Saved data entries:

*** Begin section ***

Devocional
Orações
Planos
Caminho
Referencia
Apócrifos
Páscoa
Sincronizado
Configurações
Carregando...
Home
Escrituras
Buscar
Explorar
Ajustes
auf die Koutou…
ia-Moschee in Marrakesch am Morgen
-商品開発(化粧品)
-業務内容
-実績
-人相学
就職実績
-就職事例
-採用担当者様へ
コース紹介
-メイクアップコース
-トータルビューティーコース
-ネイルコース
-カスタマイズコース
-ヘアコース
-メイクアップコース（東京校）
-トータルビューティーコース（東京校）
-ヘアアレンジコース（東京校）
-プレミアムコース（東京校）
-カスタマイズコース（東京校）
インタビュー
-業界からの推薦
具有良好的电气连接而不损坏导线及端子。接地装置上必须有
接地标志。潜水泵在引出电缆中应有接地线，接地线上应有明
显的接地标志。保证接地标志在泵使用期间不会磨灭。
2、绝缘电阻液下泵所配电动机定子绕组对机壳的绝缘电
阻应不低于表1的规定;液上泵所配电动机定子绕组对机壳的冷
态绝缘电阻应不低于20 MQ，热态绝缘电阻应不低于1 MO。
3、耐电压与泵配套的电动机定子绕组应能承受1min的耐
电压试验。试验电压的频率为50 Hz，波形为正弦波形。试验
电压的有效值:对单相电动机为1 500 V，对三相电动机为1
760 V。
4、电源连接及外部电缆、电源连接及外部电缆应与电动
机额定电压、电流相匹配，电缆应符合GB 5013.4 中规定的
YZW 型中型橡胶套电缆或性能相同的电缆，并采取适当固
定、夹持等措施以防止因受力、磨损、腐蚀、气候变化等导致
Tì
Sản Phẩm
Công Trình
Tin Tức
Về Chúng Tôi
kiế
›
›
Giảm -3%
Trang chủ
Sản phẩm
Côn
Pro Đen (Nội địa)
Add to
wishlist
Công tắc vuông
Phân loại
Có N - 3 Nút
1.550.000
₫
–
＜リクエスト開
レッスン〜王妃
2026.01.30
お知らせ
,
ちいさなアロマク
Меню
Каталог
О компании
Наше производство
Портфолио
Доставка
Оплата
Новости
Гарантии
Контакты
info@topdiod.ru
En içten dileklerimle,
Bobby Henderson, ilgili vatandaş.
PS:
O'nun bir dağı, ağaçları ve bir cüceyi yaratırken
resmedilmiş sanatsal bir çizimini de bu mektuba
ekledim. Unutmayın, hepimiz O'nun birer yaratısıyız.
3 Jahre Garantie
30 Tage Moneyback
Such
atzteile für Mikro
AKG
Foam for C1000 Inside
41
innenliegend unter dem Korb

*** End section ***

◆ **Exercise brief**
Quote all of the entries verbatim.

◆ **Exercise solution**
Devocional
Orações
Planos
Caminho
Referencia
Apócrifos
Páscoa
Sincronizado
Configurações
Carregando...
Home
Escrituras
Buscar
Explorar
Ajustes
auf die Koutou…
ia-Moschee in Marrakesch am Morgen
-商品開発(化粧品)
-業務内容
-実績
-人相学
就職実績
-就職事例
-採用担当者様へ
コース紹介
-メイクアップコース
-トータルビューティーコース
-ネイルコース
-カスタマイズコース
-ヘアコース
-メイクアップコース（東京校）
-トータルビューティーコース（東京校）
-ヘアアレンジコース（東京校）
-プレミアムコース（東京校）
-カスタマイズコース（東京校）
インタビュー
-業界からの推薦
具有良好的电气连接而不损坏导线及端子。接地装置上必须有
接地标志。潜水泵在引出电缆中应有接地线，接地线上应有明
显的接地标志。保证接地标志在泵使用期间不会磨灭。
2、绝缘电阻液下泵所配电动机定子绕组对机壳的绝缘电
阻应不低于表1的规定;液上泵所配电动机定子绕组对机壳的冷
态绝缘电阻应不低于20 MQ，热态绝缘电阻应不低于1 MO。
3、耐电压与泵配套的电动机定子绕组应能承受1min的耐
电压试验。试验电压的频率为50 Hz，波形为正弦波形。试验
电压的有效值:对单相电动机为1 500 V，对三相电动机为1
760 V。
4、电源连接及外部电缆、电源连接及外部电缆应与电动
机额定电压、电流相匹配，电缆应符合GB 5013.4 中规定的
YZW 型中型橡胶套电缆或性能相同的电缆，并采取适当固
定、夹持等措施以防止因受力、磨损、腐蚀、气候变化等导致
Tì
Sản Phẩm
Công Trình
Tin Tức
Về Chúng Tôi
kiế
›
›
Giảm -3%
Trang chủ
Sản phẩm
Côn
Pro Đen (Nội địa)
Add to
wishlist
Công tắc vuông
Phân loại
Có N - 3 Nút
1.550.000
₫
–
＜リクエスト開
レッスン〜王妃
2026.01.30
お知らせ
,
ちいさなアロマク
Меню
Каталог
О компании
Наше производство
Портфолио
Доставка
Оплата
Новости
Гарантии
Контакты
info@topdiod.ru
En içten dileklerimle,
Bobby Henderson, ilgili vatandaş.
PS:
O'nun bir dağı, ağaçları ve bir cüceyi yaratırken
resmedilmiş sanatsal bir çizimini de bu mektuba
ekledim. Unutmayın, hepimiz O'nun birer yaratısıyız.
3 Jahre Garantie
30 Tage Moneyback
Such
atzteile für Mikro
AKG
Foam for C1000 Inside
41
innenliegend unter dem Korb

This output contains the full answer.